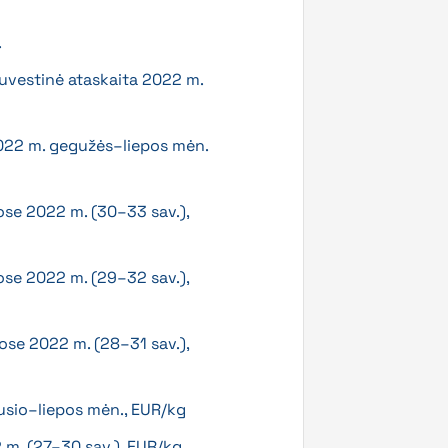
.
suvestinė ataskaita 2022 m.
2022 m. gegužės–liepos mėn.
ose 2022 m. (30–33 sav.),
ose 2022 m. (29–32 sav.),
ose 2022 m. (28–31 sav.),
ausio–liepos mėn., EUR/kg
 m. (27–30 sav.), EUR/kg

Task directions: Nothing but the lines from the one containing "2022 m. gegužės–liepos mėn." through the end of the entries belongs in the answer; repeat them exactly.

Expected answer:
2022 m. gegužės–liepos mėn.
ose 2022 m. (30–33 sav.),
ose 2022 m. (29–32 sav.),
ose 2022 m. (28–31 sav.),
ausio–liepos mėn., EUR/kg
 m. (27–30 sav.), EUR/kg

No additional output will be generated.